- Born: May 26, 1915 Winnemucca, Nevada, U.S.
- Died: October 3, 2004 (aged 89) San Francisco, California
- Genres: Jazz
- Instruments: Double bass, electric upright bass

= Vernon Alley =

American jazz bassist (1915–2004)

Vernon Alley (May 26, 1915 - October 3, 2004) was an American jazz bassist.

== Early life ==
Alley was born in Winnemucca, Nevada, and played football in high school and college. His brother, Eddie Alley, was a drummer; they played together often.

== Career ==
Vernon played with Wes People in 1937 and with Saunders King until the end of the decade. He briefly led his own band in 1940.

Around 1940, while in Lionel Hampton's band, Alley switched from double bass to electric upright bass, one of the first musicians to do so. In 1942, he joined Count Basie's ensemble, where he played only for a few months and appeared in the film Reveille with Beverly.

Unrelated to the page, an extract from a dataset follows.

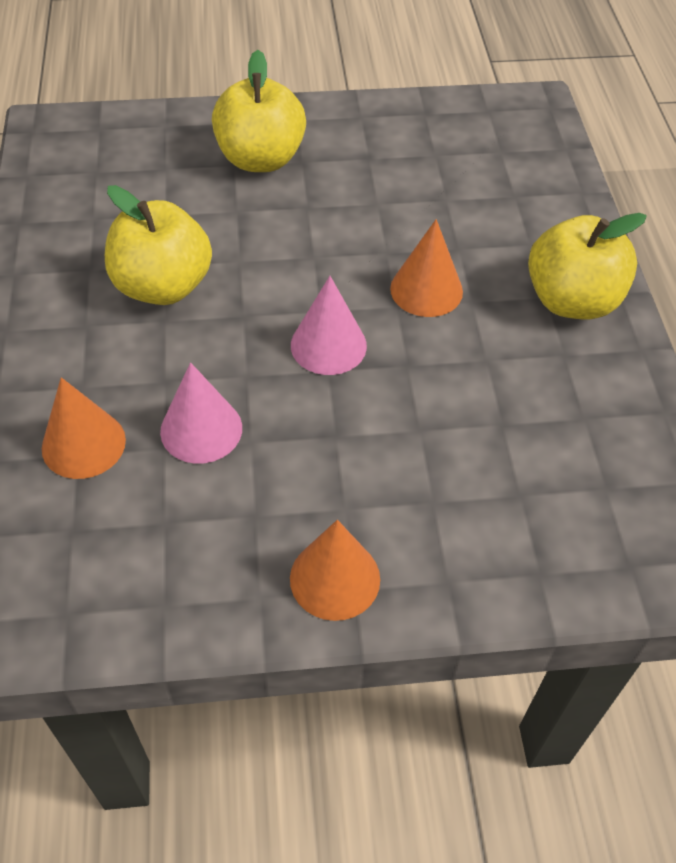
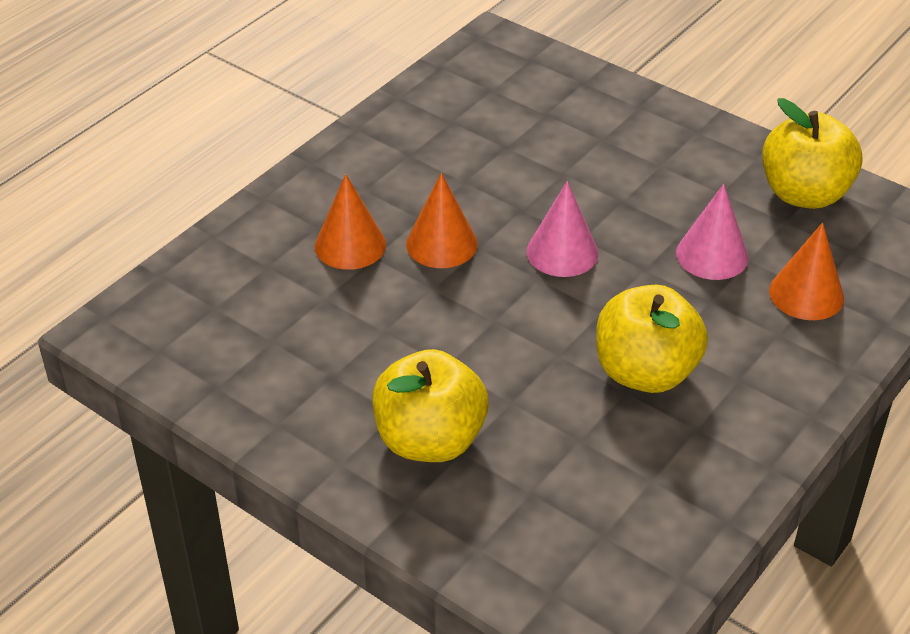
camera: 135 degrees left, 10 degrees down
(335, 578) = (703, 141): orange cone -> orange cone (350, 245)
(571, 300) = (352, 177): yellow apple -> yellow apple (804, 194)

Alley enlisted in the United States Navy as a musician in 1942 and after training at Camp Robert Smalls, he was assigned as part of a 45-piece regimental band to the Navy's PreFlight School located at Saint Mary's College of California. Others who served in this band included Ernie and Marshal Royal, Jackie Kelso, Wilbert Baranco, Earl Watkins, and Buddy Collette.

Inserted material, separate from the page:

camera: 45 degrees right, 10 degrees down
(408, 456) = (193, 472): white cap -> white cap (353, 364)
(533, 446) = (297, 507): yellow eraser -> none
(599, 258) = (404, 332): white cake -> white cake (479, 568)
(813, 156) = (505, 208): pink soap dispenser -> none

After returning to civilian life, Alley put together an ensemble in San Francisco. He continued to play there and was an active member on local radio and in civic arts into the 1990s.

== Death ==
Alley died in San Francisco 2004. In his obituary, Peter Fimrite of the San Francisco Chronicle described Alley as "the most distinguished jazz musician in San Francisco history." His daughter, Elizabeth Anne Stevens, died in 2002.